The photo of Mr Briggs' father, wearing bathers and with a towel over his shoulder, was probably taken when Charles Perkins, the Aboriginal leader of the Freedom Riders, took a group of Aboriginal children into the pool in mid February, 1965, to protest against segregation.
The portrait is labelled, "Ronald McGrady (right) and friend, Moree Pool/ February 1965/ The Tribune."
Now the State Library is asking the public to help identify other people in a group of 101 previously unpublished images of the Freedom Ride. They were taken by a journalist from The Tribune newspaper, Noel Hazzard, who followed the students' bus trip to north-west NSW to protest against Aboriginal living conditions.
The images are posted on Flickr, and will be on display at the State Library from September 5.
Looking at the newly digitised images, Mr Briggs spotted his dad. "I found this one, and I thought, "oh, that's dad". I freaked out," he said. "I just couldn't believe it," he said of his father, who was raised on the mission in Moree and died in 1984, aged 34.
"I remember him being a grumpy old hairy guy, telling me what to do. But seeing (dad) as a baby-faced boy is amazing," he said. The family has only a handful of images of the young Ronald McGrady; cameras were too expensive in those days for his family.
The photos document the Aboriginal people in the missions, reserves and camps in Moree and Walgett. They include images of the Freedom Riders — students from Sydney University — including Mr Perkins, one of the the university's first Aboriginal students, and Ann Curthoys, who wrote a book to document and expose Aboriginal living conditions.
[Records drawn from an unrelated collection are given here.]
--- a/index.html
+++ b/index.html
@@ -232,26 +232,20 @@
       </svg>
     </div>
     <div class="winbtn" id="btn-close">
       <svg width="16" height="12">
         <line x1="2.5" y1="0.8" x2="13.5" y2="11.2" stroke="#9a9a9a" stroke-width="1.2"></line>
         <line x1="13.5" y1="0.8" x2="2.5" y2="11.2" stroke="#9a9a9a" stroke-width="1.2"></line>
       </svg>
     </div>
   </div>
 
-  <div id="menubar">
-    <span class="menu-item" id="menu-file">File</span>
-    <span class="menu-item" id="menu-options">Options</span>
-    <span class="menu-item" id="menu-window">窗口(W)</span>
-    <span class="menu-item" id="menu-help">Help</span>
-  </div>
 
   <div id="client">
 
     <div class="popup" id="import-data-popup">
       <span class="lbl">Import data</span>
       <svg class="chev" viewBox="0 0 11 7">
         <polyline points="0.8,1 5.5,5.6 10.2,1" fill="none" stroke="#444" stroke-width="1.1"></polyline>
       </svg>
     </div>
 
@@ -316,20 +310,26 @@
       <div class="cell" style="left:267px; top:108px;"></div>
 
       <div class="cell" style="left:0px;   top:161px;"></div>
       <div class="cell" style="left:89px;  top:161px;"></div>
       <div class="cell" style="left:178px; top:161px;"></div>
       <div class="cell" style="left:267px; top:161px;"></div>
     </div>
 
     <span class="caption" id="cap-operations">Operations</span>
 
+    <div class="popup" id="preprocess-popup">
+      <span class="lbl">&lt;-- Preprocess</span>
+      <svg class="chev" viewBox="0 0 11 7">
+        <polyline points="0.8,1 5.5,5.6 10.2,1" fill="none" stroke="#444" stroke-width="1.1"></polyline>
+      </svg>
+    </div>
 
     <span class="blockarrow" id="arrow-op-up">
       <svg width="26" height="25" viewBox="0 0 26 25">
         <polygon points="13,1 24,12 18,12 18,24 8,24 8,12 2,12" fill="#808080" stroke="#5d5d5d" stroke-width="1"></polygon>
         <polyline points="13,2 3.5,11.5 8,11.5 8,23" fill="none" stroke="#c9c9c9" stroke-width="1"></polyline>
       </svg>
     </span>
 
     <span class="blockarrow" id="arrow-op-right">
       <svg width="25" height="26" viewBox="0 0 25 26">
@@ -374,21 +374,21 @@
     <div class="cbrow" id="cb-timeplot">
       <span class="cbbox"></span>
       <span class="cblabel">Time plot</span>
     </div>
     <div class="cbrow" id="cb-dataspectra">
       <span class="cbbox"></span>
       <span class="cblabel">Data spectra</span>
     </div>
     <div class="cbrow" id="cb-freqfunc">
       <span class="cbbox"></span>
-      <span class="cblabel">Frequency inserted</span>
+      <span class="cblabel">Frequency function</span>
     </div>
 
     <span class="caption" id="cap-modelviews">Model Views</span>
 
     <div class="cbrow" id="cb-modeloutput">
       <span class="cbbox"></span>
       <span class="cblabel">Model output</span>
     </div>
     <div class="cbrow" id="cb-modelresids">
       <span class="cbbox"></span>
Ms Curthoys wrote that it was the Moree leg of the trip that most people now remember. "And it was in Moree that so many people now say the Freedom Ride changed race relations forever," she wrote in her book.
At the pool, Mr Perkins asked for a ticket for himself "and these 10 Aboriginal kids behind me".
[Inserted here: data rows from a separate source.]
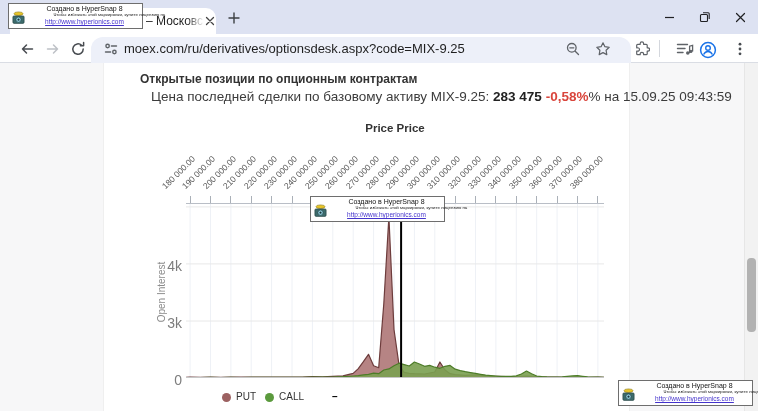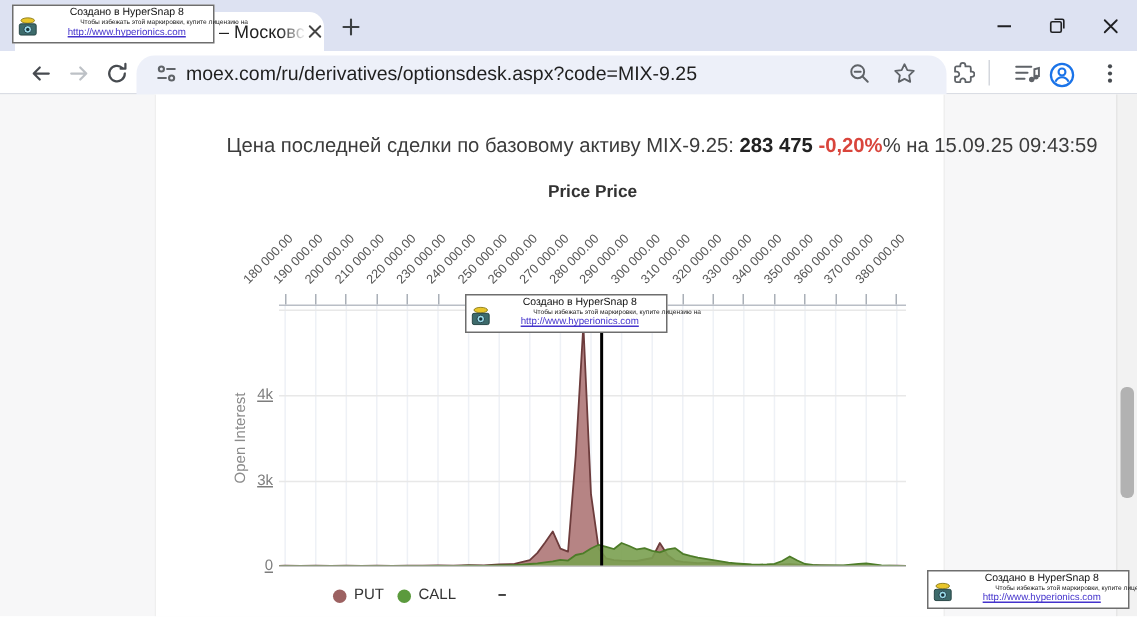--- a/index.html
+++ b/index.html
@@ -33,21 +33,21 @@
   .chart-title { position:absolute; left:186px; top:59px; width:418px; text-align:center; font-size:11.5px; font-weight:bold; color:#333; }
 
   .xaxis { position:absolute; left:186px; top:67px; width:418px; height:74px; }
   .xaxis .axisline { position:absolute; left:0; bottom:0; width:418px; height:1px; background:#b9bec6; }
   .xaxis .tick { position:absolute; bottom:1px; width:1px; height:7px; background:#aab0b8; }
   .xaxis .xlab { position:absolute; bottom:13px; font-size:8.5px; color:#555; white-space:nowrap;
                  transform:rotate(-45deg); transform-origin:0 100%; }
 
   .plotwrap { position:absolute; left:186px; top:141px; width:418px; height:174px; }
   .yaxis { position:absolute; left:150px; top:141px; width:34px; height:174px; }
-  .yaxis span { position:absolute; right:2px; font-size:10px; color:#7d7d7d;text-decoration:underline; }
+  .yaxis span { position:absolute; right:2px; font-size:14px; color:#7d7d7d; }
   .ylabel { position:absolute; left:161px; top:229px; transform:translate(-50%,-50%) rotate(-90deg); font-size:10px; color:#8b8b8b; white-space:nowrap; }
 
   .legend { position:absolute; left:0; top:327px; width:630px; height:16px; font-size:10px; color:#333; }
   .lg-dot { position:absolute; top:3px; width:9px; height:9px; border-radius:50%; }
   .lg-put-dot { left:222px; }
   .lg-call-dot { left:265px; }
   .lg-put-lab { position:absolute; left:236px; top:1px; }
   .lg-call-lab { position:absolute; left:279px; top:1px; }
   .lg-dash { position:absolute; left:332px; top:1px; font-weight:bold; color:#000; }
   .lg-price-lab { position:absolute; left:343px; top:1px; }
@@ -154,21 +154,22 @@
       </svg>
   </div>
 
   <div class="page">
     <div class="content"></div>
     <div class="rightgutter"></div>
     <div class="scrollbar">
         <div class="thumb"></div>
       </div>
 
-    <div class="priceline"><span>Цена последней сделки по базовому активу MIX-9.25: </span><b>283 475</b> <span class="chg-red" style="color: rgb(217, 69, 60);">-0,20%</span><span>%</span><span> на 15.09.25 09:43:59</span></div>
+    <div class="heading">Открытые позиции по опционным контрактам</div>
+    <div class="priceline"><span>Цена последней сделки по базовому активу MIX-9.25: </span><b>283 475</b> <span class="chg-red" style="color: rgb(217, 69, 60);">-0,58%</span><span>%</span><span> на 15.09.25 09:43:59</span></div>
 
     <div class="chart-title">Price Price</div>
 
     <div class="xaxis">
         <div class="axisline"></div>
         <div class="tick" style="left: 3.57805px;"></div>
         <span class="xlab" style="left: -18.922px;">180 000.00</span>
         <div class="tick" style="left: 23.9683px;"></div>
         <span class="xlab" style="left: 1.46829px;">190 000.00</span>
         <div class="tick" style="left: 44.3585px;"></div>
But the manager replied, "Sorry, darkies not allowed in."
Mr Perkins entered anyway. A few days later, when the Freedom Riders heard that the council had reneged on a promise to lift the ban, they returned, collecting children from the mission to take into the pool.
In May 1965, Moree Mayor Lloyd — the same man who is seen in the photos escorting one of the protesters away from the pool — moved a motion to rescind the ban. It was passed.
The images were contained in the archives of the Communist Party's newspaper, The Tribune, which were donated to the State Library in 1992. The Library is slowly digitising the 60,000 negatives from the newspaper's photo archives which covers protests in the 1960s, 70s and 80s including the Vietnam War, women's rights, gay rights and anti-apartheid protests.